▸ EXERCISE INSTRUCTIONS
Each line of the data has to be transcribed exactly.

▸ DATA SECTION
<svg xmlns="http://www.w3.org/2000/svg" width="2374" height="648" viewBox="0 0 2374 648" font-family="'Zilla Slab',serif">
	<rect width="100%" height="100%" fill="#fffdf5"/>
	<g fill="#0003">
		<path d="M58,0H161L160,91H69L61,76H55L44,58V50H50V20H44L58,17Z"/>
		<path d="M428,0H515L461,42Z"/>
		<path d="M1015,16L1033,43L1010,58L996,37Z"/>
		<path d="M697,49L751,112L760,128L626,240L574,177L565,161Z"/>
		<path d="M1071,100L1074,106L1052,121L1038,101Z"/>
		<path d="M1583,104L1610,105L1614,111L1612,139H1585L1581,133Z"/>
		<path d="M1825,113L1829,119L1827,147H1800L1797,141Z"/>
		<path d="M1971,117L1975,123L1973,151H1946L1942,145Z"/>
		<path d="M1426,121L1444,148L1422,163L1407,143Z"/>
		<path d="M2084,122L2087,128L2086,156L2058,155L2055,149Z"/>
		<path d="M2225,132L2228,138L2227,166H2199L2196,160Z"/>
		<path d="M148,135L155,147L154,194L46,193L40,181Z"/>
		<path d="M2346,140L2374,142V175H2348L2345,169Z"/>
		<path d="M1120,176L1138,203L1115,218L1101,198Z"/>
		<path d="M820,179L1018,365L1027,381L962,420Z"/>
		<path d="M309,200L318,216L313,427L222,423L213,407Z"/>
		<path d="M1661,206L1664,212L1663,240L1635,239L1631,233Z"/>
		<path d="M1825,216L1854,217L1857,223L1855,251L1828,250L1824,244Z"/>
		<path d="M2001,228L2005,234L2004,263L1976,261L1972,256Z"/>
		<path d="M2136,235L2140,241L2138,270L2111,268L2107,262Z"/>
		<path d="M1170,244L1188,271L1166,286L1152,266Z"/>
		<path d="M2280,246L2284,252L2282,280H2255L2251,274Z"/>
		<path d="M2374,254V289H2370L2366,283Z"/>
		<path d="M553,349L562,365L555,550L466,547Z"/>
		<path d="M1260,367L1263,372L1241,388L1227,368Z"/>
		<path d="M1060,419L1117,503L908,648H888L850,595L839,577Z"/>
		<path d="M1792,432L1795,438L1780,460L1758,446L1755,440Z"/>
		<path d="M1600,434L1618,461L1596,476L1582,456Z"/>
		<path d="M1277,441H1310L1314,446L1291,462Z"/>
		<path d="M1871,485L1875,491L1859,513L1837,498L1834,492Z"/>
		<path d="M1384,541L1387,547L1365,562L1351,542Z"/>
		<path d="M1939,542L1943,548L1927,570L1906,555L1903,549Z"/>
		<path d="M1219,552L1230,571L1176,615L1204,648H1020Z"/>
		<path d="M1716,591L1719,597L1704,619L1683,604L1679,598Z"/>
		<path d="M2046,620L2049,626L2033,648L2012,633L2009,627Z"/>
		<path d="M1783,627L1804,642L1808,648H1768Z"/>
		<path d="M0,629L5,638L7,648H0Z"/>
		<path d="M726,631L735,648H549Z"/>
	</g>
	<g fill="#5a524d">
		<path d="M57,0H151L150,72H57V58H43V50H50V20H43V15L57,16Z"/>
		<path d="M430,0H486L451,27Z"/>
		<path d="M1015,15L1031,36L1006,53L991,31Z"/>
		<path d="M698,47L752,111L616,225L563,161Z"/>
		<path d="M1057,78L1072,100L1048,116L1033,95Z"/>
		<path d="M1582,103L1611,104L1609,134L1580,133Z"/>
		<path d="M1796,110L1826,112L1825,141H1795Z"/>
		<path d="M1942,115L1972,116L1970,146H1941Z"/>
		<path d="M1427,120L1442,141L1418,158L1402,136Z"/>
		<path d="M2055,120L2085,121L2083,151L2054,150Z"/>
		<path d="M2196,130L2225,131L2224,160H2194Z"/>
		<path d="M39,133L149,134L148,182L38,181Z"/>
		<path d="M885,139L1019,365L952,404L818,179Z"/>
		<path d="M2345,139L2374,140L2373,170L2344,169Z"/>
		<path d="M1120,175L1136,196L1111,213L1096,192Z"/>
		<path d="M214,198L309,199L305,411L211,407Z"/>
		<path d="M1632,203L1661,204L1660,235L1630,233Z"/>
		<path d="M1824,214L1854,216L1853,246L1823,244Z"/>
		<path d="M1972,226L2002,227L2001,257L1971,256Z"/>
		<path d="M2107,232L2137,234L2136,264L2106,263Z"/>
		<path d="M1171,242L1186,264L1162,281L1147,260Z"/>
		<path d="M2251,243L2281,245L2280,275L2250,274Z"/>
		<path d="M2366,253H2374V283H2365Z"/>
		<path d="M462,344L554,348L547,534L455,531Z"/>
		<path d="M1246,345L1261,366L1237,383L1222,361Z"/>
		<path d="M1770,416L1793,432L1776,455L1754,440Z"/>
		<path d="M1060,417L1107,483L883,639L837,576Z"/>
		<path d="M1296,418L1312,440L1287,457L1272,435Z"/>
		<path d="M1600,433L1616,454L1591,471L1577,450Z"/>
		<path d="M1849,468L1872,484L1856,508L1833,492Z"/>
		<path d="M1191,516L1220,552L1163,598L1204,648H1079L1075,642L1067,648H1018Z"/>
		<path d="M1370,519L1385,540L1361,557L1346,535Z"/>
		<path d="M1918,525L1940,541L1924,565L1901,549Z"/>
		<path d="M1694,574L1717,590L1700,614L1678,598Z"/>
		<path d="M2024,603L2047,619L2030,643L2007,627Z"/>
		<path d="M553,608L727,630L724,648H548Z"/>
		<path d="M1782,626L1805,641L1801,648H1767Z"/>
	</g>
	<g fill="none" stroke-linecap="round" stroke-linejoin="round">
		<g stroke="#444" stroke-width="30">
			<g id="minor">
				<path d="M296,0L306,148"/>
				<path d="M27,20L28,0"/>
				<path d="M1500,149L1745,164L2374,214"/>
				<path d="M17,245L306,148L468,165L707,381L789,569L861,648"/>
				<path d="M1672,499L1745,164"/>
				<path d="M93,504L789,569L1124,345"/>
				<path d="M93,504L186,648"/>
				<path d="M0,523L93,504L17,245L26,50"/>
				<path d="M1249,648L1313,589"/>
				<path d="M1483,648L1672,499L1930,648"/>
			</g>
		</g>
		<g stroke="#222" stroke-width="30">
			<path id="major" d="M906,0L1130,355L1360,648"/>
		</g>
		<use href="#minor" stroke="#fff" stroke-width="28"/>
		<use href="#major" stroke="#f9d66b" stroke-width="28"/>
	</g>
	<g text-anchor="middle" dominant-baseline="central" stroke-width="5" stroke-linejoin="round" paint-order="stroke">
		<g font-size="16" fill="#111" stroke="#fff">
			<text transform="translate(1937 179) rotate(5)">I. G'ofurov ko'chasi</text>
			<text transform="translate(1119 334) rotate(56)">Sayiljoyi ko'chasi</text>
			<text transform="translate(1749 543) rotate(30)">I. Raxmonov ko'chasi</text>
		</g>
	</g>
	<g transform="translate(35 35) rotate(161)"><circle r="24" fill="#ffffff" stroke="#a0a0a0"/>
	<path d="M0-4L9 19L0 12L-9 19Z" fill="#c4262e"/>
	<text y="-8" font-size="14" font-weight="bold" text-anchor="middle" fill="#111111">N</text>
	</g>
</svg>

▸ PROBLEM SOLUTION
<svg xmlns="http://www.w3.org/2000/svg" width="2374" height="648" viewBox="0 0 2374 648" font-family="'Zilla Slab',serif">
	<rect width="100%" height="100%" fill="#fffdf5"/>
	<g fill="#0003">
		<path d="M58,0H161L160,91H69L61,76H55L44,58V50H50V20H44L58,17Z"/>
		<path d="M428,0H515L461,42Z"/>
		<path d="M1015,16L1033,43L1010,58L996,37Z"/>
		<path d="M697,49L751,112L760,128L626,240L574,177L565,161Z"/>
		<path d="M1071,100L1074,106L1052,121L1038,101Z"/>
		<path d="M1583,104L1610,105L1614,111L1612,139H1585L1581,133Z"/>
		<path d="M1825,113L1829,119L1827,147H1800L1797,141Z"/>
		<path d="M1971,117L1975,123L1973,151H1946L1942,145Z"/>
		<path d="M1426,121L1444,148L1422,163L1407,143Z"/>
		<path d="M2084,122L2087,128L2086,156L2058,155L2055,149Z"/>
		<path d="M2225,132L2228,138L2227,166H2199L2196,160Z"/>
		<path d="M148,135L155,147L154,194L46,193L40,181Z"/>
		<path d="M2346,140L2374,142V175H2348L2345,169Z"/>
		<path d="M1120,176L1138,203L1115,218L1101,198Z"/>
		<path d="M820,179L1018,365L1027,381L962,420Z"/>
		<path d="M309,200L318,216L313,427L222,423L213,407Z"/>
		<path d="M1661,206L1664,212L1663,240L1635,239L1631,233Z"/>
		<path d="M1825,216L1854,217L1857,223L1855,251L1828,250L1824,244Z"/>
		<path d="M2001,228L2005,234L2004,263L1976,261L1972,256Z"/>
		<path d="M2136,235L2140,241L2138,270L2111,268L2107,262Z"/>
		<path d="M1170,244L1188,271L1166,286L1152,266Z"/>
		<path d="M2280,246L2284,252L2282,280H2255L2251,274Z"/>
		<path d="M2374,254V289H2370L2366,283Z"/>
		<path d="M553,349L562,365L555,550L466,547Z"/>
		<path d="M1260,367L1263,372L1241,388L1227,368Z"/>
		<path d="M1060,419L1117,503L908,648H888L850,595L839,577Z"/>
		<path d="M1792,432L1795,438L1780,460L1758,446L1755,440Z"/>
		<path d="M1600,434L1618,461L1596,476L1582,456Z"/>
		<path d="M1277,441H1310L1314,446L1291,462Z"/>
		<path d="M1871,485L1875,491L1859,513L1837,498L1834,492Z"/>
		<path d="M1384,541L1387,547L1365,562L1351,542Z"/>
		<path d="M1939,542L1943,548L1927,570L1906,555L1903,549Z"/>
		<path d="M1219,552L1230,571L1176,615L1204,648H1020Z"/>
		<path d="M1716,591L1719,597L1704,619L1683,604L1679,598Z"/>
		<path d="M2046,620L2049,626L2033,648L2012,633L2009,627Z"/>
		<path d="M1783,627L1804,642L1808,648H1768Z"/>
		<path d="M0,629L5,638L7,648H0Z"/>
		<path d="M726,631L735,648H549Z"/>
	</g>
	<g fill="#5a524d">
		<path d="M57,0H151L150,72H57V58H43V50H50V20H43V15L57,16Z"/>
		<path d="M430,0H486L451,27Z"/>
		<path d="M1015,15L1031,36L1006,53L991,31Z"/>
		<path d="M698,47L752,111L616,225L563,161Z"/>
		<path d="M1057,78L1072,100L1048,116L1033,95Z"/>
		<path d="M1582,103L1611,104L1609,134L1580,133Z"/>
		<path d="M1796,110L1826,112L1825,141H1795Z"/>
		<path d="M1942,115L1972,116L1970,146H1941Z"/>
		<path d="M1427,120L1442,141L1418,158L1402,136Z"/>
		<path d="M2055,120L2085,121L2083,151L2054,150Z"/>
		<path d="M2196,130L2225,131L2224,160H2194Z"/>
		<path d="M39,133L149,134L148,182L38,181Z"/>
		<path d="M885,139L1019,365L952,404L818,179Z"/>
		<path d="M2345,139L2374,140L2373,170L2344,169Z"/>
		<path d="M1120,175L1136,196L1111,213L1096,192Z"/>
		<path d="M214,198L309,199L305,411L211,407Z"/>
		<path d="M1632,203L1661,204L1660,235L1630,233Z"/>
		<path d="M1824,214L1854,216L1853,246L1823,244Z"/>
		<path d="M1972,226L2002,227L2001,257L1971,256Z"/>
		<path d="M2107,232L2137,234L2136,264L2106,263Z"/>
		<path d="M1171,242L1186,264L1162,281L1147,260Z"/>
		<path d="M2251,243L2281,245L2280,275L2250,274Z"/>
		<path d="M2366,253H2374V283H2365Z"/>
		<path d="M462,344L554,348L547,534L455,531Z"/>
		<path d="M1246,345L1261,366L1237,383L1222,361Z"/>
		<path d="M1770,416L1793,432L1776,455L1754,440Z"/>
		<path d="M1060,417L1107,483L883,639L837,576Z"/>
		<path d="M1296,418L1312,440L1287,457L1272,435Z"/>
		<path d="M1600,433L1616,454L1591,471L1577,450Z"/>
		<path d="M1849,468L1872,484L1856,508L1833,492Z"/>
		<path d="M1191,516L1220,552L1163,598L1204,648H1079L1075,642L1067,648H1018Z"/>
		<path d="M1370,519L1385,540L1361,557L1346,535Z"/>
		<path d="M1918,525L1940,541L1924,565L1901,549Z"/>
		<path d="M1694,574L1717,590L1700,614L1678,598Z"/>
		<path d="M2024,603L2047,619L2030,643L2007,627Z"/>
		<path d="M553,608L727,630L724,648H548Z"/>
		<path d="M1782,626L1805,641L1801,648H1767Z"/>
	</g>
	<g fill="none" stroke-linecap="round" stroke-linejoin="round">
		<g stroke="#444" stroke-width="30">
			<g id="minor">
				<path d="M296,0L306,148"/>
				<path d="M27,20L28,0"/>
				<path d="M1500,149L1745,164L2374,214"/>
				<path d="M17,245L306,148L468,165L707,381L789,569L861,648"/>
				<path d="M1672,499L1745,164"/>
				<path d="M93,504L789,569L1124,345"/>
				<path d="M93,504L186,648"/>
				<path d="M0,523L93,504L17,245L26,50"/>
				<path d="M1249,648L1313,589"/>
				<path d="M1483,648L1672,499L1930,648"/>
			</g>
		</g>
		<g stroke="#222" stroke-width="30">
			<path id="major" d="M906,0L1130,355L1360,648"/>
		</g>
		<use href="#minor" stroke="#fff" stroke-width="28"/>
		<use href="#major" stroke="#f9d66b" stroke-width="28"/>
	</g>
	<g text-anchor="middle" dominant-baseline="central" stroke-width="5" stroke-linejoin="round" paint-order="stroke">
		<g font-size="16" fill="#111" stroke="#fff">
			<text transform="translate(1937 179) rotate(5)">I. G'ofurov ko'chasi</text>
			<text transform="translate(1119 334) rotate(56)">Sayiljoyi ko'chasi</text>
			<text transform="translate(1749 543) rotate(30)">I. Raxmonov ko'chasi</text>
		</g>
	</g>
	<g transform="translate(35 35) rotate(161)"><circle r="24" fill="#ffffff" stroke="#a0a0a0"/>
	<path d="M0-4L9 19L0 12L-9 19Z" fill="#c4262e"/>
	<text y="-8" font-size="14" font-weight="bold" text-anchor="middle" fill="#111111">N</text>
	</g>
</svg>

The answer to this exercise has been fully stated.